One of the most popular and affecting works of art in the Scottish National Gallery is Lorenzo Bartolini’s life-size sculpture in beautiful white marble, The Campbell Sisters Dancing a Waltz (1821-22).
This stunning sculpture is a rarity in several ways. It’s one of a few full-length pieces the Italian sculptor made, and it’s the only example of a major commission for a figure group that Bartolini received from a British patron.
Depicted are Emma and Julia Campbell, the daughters of novelist Lady Charlotte Campbell and granddaughters of the 5th Duke of Argyll. The finished marble was transported from Livorno — on the north-west coast of Italy, near Florence — to Scotland, and was installed in the dining room of the 6th Duke’s home, Inveraray Castle.
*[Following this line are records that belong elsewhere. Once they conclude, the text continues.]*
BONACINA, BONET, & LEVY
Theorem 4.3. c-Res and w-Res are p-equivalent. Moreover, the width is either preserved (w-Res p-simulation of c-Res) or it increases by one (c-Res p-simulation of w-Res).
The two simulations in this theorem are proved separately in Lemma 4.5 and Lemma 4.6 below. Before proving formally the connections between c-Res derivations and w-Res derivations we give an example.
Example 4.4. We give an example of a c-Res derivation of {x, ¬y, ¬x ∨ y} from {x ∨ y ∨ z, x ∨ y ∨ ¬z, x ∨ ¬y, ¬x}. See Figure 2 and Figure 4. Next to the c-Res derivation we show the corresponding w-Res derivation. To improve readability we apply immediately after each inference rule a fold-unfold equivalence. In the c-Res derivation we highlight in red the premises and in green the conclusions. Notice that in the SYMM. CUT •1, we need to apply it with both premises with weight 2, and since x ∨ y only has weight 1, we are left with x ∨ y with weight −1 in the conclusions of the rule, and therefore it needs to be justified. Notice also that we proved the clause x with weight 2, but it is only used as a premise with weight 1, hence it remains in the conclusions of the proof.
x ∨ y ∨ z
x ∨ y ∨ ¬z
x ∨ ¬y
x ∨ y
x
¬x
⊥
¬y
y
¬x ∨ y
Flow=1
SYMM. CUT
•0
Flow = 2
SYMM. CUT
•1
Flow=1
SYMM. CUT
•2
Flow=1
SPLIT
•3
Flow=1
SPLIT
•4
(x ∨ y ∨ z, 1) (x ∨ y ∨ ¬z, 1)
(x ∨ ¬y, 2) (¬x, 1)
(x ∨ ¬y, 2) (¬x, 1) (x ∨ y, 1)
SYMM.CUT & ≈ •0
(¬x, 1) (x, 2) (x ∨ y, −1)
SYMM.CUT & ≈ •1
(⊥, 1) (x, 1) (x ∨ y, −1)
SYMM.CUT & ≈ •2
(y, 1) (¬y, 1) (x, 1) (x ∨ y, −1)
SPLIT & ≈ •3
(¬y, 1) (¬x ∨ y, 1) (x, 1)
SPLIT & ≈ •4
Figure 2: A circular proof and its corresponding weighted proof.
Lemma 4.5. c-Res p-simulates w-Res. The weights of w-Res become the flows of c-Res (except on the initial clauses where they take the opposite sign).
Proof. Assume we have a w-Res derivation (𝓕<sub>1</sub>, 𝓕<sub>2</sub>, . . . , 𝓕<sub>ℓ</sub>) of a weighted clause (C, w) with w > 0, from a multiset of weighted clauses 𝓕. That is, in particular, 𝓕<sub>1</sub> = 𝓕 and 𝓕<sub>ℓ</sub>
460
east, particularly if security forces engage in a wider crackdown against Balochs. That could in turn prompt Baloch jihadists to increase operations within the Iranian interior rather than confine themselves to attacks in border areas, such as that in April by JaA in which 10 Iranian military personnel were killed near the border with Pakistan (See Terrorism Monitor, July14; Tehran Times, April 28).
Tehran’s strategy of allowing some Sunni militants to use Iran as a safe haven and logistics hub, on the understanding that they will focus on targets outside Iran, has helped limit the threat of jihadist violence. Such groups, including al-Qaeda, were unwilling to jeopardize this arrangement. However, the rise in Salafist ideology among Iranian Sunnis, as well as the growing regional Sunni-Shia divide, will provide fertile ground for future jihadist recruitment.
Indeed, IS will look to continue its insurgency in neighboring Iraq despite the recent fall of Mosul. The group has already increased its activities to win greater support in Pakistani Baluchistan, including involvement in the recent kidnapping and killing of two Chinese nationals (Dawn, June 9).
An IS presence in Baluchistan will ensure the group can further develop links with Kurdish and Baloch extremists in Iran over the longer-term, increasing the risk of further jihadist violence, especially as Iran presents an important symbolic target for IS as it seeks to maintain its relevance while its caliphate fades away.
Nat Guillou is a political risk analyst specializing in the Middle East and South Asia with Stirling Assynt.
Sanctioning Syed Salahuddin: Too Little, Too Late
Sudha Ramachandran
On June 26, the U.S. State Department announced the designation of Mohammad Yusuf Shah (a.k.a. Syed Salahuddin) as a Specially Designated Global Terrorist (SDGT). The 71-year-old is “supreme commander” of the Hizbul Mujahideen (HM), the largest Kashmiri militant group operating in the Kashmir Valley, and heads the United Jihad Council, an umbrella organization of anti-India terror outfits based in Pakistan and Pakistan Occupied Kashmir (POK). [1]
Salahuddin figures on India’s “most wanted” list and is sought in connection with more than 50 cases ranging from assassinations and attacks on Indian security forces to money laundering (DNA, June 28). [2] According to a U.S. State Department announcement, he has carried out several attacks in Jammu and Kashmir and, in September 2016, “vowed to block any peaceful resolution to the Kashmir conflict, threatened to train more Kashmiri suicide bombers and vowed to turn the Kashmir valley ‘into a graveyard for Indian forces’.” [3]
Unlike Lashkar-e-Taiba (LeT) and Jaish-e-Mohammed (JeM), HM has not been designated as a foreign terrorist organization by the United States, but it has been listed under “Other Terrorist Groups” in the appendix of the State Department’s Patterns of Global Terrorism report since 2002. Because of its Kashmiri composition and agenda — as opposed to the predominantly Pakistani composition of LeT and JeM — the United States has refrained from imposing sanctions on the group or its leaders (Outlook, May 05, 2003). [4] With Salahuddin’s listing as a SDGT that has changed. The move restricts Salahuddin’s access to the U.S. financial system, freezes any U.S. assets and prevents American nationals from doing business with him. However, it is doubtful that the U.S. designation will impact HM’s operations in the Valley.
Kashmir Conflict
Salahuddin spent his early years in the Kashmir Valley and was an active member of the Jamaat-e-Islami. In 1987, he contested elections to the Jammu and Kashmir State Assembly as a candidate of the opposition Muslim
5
But this artwork is also rare in another way… The tree-trunk shaped base of the sculpture includes the following inscription:
‘Bartolini / Fece / E Dedicò / Flaxman’
Which, translated, is:
‘Bartolini / made [it] / And Dedicated [it to] / Flaxman’
This is Bartolini’s dedication to the British sculptor John Flaxman (1755-1826). Flaxman's drawings and engravings, and most notably his illustrations to The Iliad and The Odyssey by Homer, were greatly admired by Bartolini.
Now widely recognised as one of Italy’s greatest ever sculptors, you may be more familiar with Lorenzo Bartolini than with John Flaxman.
However, it's only a short walk from the Scottish National Gallery to the Scottish National Portrait Gallery, where one of John Flaxman's best-known works, the iconic sculpture of Robert Burns is installed in the Great Hall.
Flaxman’s sculpture of Burns was commissioned in 1824. Sadly, he died before being able to complete it, so it was finished by his brother-in-law Thomas Denman. Just like Bartolini’s sculpture, it features a tree-trunk base. Perhaps this is no coincidence?